NKIPy provides a Python-based interface for writing ML kernels that compile to AWS Neuron hardware. The tracing system translates tensor operations into HLO (High Level Operations) suitable for compilation to Neuron Executable File Format (NEFF).

Users write normal-looking Python/NumPy code, but during tracing, operations generate HLO instead of computing values.

How Tracing Works#

NKIPy uses a shallow layer design where operations dispatch directly to HLO construction. The tracing flow is straightforward:

User Function (Python/NumPy)
    ↓
Tracing Context Activated
    ↓
Arguments Replaced with Tensor Wrappers
    ↓
Operations Intercepted & Recorded as HLO
    ↓
HLO Module Generated
    ↓ (compilation)
Neuron Compiler (neuronx-cc)
    ↓
NEFF Binary

Tensor Wrappers#

When tracing begins, input arrays are replaced with special tensor wrapper objects that:

  • Intercept NumPy operations via __array_function__ and __array_ufunc__ protocols

  • Dispatch operations directly to HLO builders

  • Track metadata (shape, dtype, source location)

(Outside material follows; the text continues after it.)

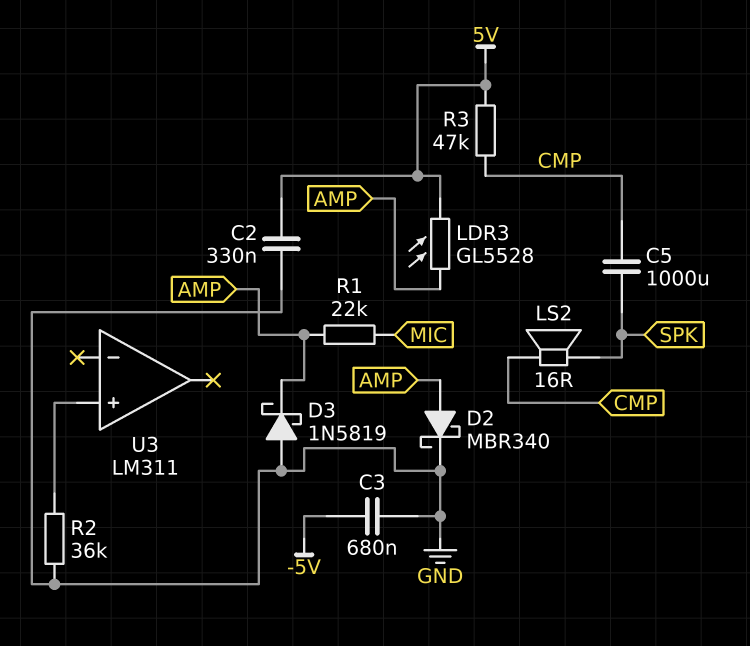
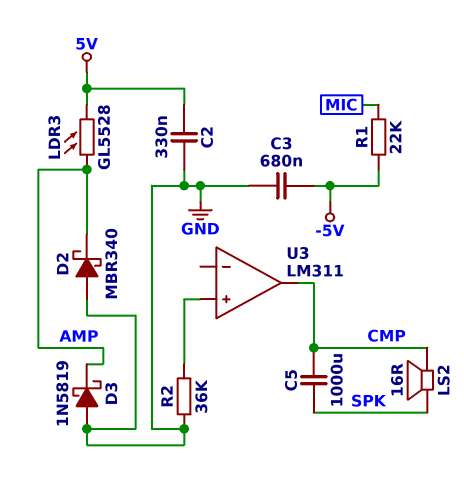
D2: schottky MBR340 (A AMP, K GND) -> schottky MBR340 (A GND, K AMP)
R1: 22k (AMP, MIC) -> 22k (-5V, MIC)
R3: 47k (5V, CMP) -> none
U3 pin out: none -> CMP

  • Generate HLO instead of computing values

This allows users to write familiar NumPy code while NKIPy captures the computation graph.

Operation Dispatch#

Operations are dispatched through a simple registry pattern:

  1. NumPy function called on tensor wrapper (e.g., np.add(a, b))

  2. Wrapper’s __array_function__ intercepts the call

  3. Registry looks up the corresponding HLO builder

  4. HLO operation is emitted to the module

NKIPy also provides additional operations beyond NumPy (e.g., ops.matmul, ops.conv2d) that follow the same dispatch pattern.

Supported Operations#

Category

Example Operations

Elementwise Unary

abs, exp, log, sin, cos

Elementwise Binary

add, multiply, subtract

Comparison

equal, less, greater

Reduction

sum, max, min, mean

Shape

transpose, reshape, broadcast

Indexing

take, gather, scatter

Array Creation

zeros, ones, full

Linear Algebra

matmul, conv2d, conv3d

Distributed

all_reduce, all_gather

See the Operations Reference for a complete list.

Special Features#

IO Aliasing#

NKIPy supports in-place modification semantics for mutable parameters:

def kernel(x: tensor[mutable, float32, (N,)]):
    x[:] = x + 1  # In-place modification
    return x      # Returns aliased input

The compiler respects aliasing information for memory optimization.

Source Location Tracking#

Python source locations (filename, line number) are embedded in HLO operations for debugging. This information is preserved through compilation and used for error reporting.

IO Naming#

Parameters and outputs can be named for stable NEFF interfaces:

@trace
def kernel(input_tensor):
    ...
    return output_tensor

Names are preserved through compilation and used in NEFF for input/output identification.